Dutch aid to hurricane hit Sint-Maarten largely unspent
Almost nothing of the 550 million euros in aid money the Netherlands set aside for Sint Maarten after hurricane Irma has been spent. As a result, the residents of the island still have little concrete results a year after the disaster, the Court of Audit said in a report published on Thursday, NU.nl reports.
Hurricane Irma hit Sint Maarten in September 2017. It damaged 90 percent of the buildings on the island, resulting in damages estimate at 1.9 billion euros. The Netherlands committed 550 million euros to help with the reconstruction of the island. To make sure that the funds are spent carefully, lawfully and efficiently, an amount of 470 million euros was put in a trust fund managed by the World Bank to be paid out as needed until 2025.

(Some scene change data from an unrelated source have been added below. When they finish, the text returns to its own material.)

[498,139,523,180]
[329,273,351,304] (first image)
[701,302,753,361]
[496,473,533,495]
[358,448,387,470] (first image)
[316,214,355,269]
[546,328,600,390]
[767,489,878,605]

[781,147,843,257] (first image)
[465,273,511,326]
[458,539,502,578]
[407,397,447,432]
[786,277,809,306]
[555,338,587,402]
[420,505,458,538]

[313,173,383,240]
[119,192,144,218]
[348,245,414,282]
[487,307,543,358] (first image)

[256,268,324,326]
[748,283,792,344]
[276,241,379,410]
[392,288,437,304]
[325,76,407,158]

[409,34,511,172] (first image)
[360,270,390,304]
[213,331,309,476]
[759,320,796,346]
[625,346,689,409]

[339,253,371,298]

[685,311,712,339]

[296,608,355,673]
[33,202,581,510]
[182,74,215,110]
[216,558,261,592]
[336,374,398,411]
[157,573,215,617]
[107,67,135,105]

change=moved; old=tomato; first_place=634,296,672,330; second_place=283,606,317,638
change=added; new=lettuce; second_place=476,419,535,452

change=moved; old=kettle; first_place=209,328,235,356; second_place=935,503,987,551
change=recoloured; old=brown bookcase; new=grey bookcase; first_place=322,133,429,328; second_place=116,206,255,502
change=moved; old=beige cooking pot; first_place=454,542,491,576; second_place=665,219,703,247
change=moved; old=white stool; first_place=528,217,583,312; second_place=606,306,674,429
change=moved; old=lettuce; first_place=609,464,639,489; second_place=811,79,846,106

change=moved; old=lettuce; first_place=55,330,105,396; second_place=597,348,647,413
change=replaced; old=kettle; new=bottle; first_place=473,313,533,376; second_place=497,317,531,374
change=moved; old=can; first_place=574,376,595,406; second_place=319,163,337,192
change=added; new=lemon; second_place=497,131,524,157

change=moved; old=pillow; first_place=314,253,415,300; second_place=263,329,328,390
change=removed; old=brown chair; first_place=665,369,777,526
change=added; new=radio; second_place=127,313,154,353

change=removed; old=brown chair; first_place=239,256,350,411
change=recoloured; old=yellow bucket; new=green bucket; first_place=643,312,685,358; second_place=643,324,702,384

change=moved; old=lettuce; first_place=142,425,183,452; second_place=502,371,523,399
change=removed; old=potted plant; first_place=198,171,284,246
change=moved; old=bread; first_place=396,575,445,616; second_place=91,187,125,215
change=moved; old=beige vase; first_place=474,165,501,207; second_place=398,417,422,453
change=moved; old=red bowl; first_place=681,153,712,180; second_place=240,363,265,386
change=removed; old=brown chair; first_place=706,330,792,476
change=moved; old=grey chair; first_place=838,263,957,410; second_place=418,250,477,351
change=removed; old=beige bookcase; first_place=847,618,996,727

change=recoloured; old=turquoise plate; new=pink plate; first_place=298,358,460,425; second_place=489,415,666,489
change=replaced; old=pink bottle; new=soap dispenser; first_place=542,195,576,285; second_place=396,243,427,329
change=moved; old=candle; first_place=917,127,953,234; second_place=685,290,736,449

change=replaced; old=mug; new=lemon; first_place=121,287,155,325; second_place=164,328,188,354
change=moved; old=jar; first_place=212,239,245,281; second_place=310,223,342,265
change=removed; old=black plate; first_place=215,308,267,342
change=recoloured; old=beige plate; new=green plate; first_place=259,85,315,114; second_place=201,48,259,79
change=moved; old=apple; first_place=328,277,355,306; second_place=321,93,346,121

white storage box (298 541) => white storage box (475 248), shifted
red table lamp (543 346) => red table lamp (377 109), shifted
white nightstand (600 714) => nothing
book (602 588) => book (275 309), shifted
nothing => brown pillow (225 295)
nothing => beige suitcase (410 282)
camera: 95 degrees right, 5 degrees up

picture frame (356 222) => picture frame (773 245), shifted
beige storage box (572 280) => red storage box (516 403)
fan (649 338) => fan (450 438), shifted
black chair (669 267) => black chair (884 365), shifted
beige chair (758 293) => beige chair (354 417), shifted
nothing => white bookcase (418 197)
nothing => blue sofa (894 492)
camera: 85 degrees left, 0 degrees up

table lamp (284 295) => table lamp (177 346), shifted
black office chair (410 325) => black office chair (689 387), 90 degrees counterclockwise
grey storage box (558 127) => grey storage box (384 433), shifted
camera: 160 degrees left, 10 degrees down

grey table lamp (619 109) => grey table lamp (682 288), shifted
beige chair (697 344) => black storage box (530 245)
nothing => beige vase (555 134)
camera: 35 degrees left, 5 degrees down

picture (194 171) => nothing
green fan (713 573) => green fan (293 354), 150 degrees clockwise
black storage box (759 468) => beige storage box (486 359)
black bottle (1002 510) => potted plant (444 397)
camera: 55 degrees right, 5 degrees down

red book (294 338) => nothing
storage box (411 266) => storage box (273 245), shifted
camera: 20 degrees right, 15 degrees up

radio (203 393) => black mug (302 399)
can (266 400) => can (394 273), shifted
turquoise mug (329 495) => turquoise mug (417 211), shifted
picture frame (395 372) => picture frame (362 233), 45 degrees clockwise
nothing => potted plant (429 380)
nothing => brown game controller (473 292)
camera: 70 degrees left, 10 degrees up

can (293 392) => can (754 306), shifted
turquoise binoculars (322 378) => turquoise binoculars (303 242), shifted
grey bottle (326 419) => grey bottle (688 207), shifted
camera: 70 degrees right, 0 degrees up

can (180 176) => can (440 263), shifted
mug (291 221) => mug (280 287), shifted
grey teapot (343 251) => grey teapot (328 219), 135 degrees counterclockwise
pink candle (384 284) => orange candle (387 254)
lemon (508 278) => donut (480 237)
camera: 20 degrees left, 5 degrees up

According to the Court of Audit, the World Bank's tender requirements are perceived as an obstacle on the island. "No roof has yet been repaired on the island with the help of money from the trust fund. The repair work on electricity supply and water storage has also been at a standstill since October", the Court said. World Bank procedures state that the utility company must publicly contract the work and can not just give it to local market parties.
The biggest obstacle in the way of reconstruction is a lack of staff and a lack of expertise, the Court of Audit said. "The island needs not only financial support, but also support with its spending. The officials on the island need more assistance from the Netherlands and the World Bank."
The Court added that two projects it studied have been launched smoothly. This involves financial contribution to a new hospital and to a program for in-service training and income support for Sint Maarten residents.